- **TEXTO PROPORCIONADO**:
= = = = = = =

El río Atrato tiene derechos

Hace tres meses, la Corte Constitucional le ordenó al Gobierno iniciar una estrategia para recuperar el río Atrato. En ese fallo, el alto tribunal estableció que este río, su cuenca y sus afluentes son “una entidad sujeta de derechos a la protección, conservación, mantenimiento y restauración”. El fallo ordenó crear en tres meses una comisión de guardianes y una institución que represente a la cuenca para que se inicie un plan de descontaminación, se restablezca su cauce, se eliminen los bancos de arena formados por la minería y reforeste las zonas afectadas por esa actividad ilegal.

La Corte también le dio 6 meses al Gobierno para erradicar la minería ilegal en Chocó
e incautar las dragas y maquinaria, así como prohibir el transporte de mercurio.

= = = = = = =

Datos de origen:
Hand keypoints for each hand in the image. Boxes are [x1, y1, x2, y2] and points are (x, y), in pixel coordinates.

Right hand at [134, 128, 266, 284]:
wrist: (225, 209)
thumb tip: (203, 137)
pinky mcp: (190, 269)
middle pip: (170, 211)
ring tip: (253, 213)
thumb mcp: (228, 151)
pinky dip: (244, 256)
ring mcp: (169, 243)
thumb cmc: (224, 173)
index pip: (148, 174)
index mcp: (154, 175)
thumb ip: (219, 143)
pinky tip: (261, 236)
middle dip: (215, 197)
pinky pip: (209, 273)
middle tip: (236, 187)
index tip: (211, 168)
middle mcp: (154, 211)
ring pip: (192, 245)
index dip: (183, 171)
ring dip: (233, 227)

= = = = = = =

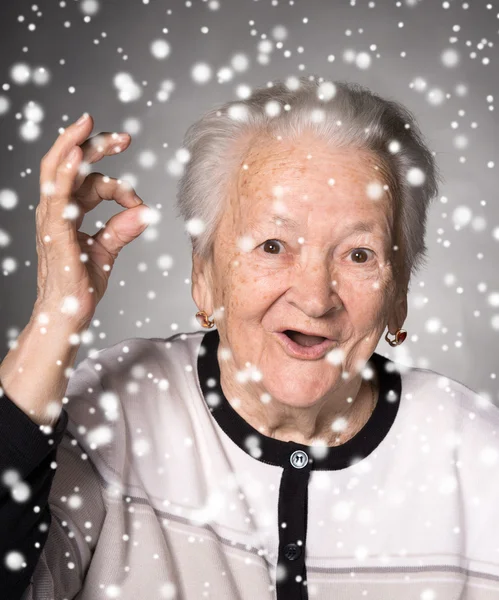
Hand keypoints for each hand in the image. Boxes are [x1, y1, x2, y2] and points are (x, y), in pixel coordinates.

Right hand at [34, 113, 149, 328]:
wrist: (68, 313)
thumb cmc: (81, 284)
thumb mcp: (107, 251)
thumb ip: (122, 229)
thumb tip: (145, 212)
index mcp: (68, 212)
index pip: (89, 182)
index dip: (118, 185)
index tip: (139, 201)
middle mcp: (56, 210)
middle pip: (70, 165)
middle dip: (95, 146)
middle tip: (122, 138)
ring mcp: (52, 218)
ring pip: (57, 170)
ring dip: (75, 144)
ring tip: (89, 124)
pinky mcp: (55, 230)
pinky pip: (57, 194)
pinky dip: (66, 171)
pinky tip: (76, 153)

= = = = = = =

- **TAREAS DEL EJERCICIO**:
a) Indica si cada afirmación concuerda con el texto sobre el río Atrato. Responde sí o no y cita las palabras del texto que lo deciden. (i) La Corte concedió al Gobierno seis meses para erradicar la minería ilegal en Chocó. (ii) El fallo fijó un año de plazo para crear la comisión de guardianes. (iii) La Corte ordenó permitir el transporte de mercurio.
b) Enumera las acciones que, según el texto sobre el río Atrato, deben iniciarse o llevarse a cabo a partir de la comisión de guardianes y la institución que represente a la cuenca.
c) Prolonga el texto sobre el río Atrato a partir de su última frase.

- **RESPUESTAS DE LA ACTIVIDAD**:
a)
(i) Sí: "La Corte también le dio 6 meses al Gobierno para erradicar la minería ilegal en Chocó".
(ii) No: "El fallo ordenó crear en tres meses una comisión de guardianes".
(iii) No: "prohibir el transporte de mercurio".

b)
1. Iniciar un plan de descontaminación.
2. Restablecer su cauce.
3. Eliminar los bancos de arena formados por la minería.
4. Reforestar las zonas afectadas por esa actividad ilegal.

c)
Minería, fuera de los páramos

En febrero del año pasado, la Corte Constitucional prohibió la explotación minera en los 36 páramos del país, frenando 374 títulos en estas zonas protegidas. En esa decisión también le ordenó al Ministerio de Ambiente terminar la delimitación de los páramos con “el mayor grado de protección del ecosistema, ya que de ello dependen la eficacia de un derecho fundamental y, en particular, las garantías de calidad, continuidad y acceso al agua”.

La Corte también determinó que “la libertad económica es un derecho susceptible de ser limitado en aquellas situaciones en que pueda verse comprometido con fines constitucionalmente valiosos, entre los cuales se destaca el derecho a un ambiente sano y a un equilibrio ecológico.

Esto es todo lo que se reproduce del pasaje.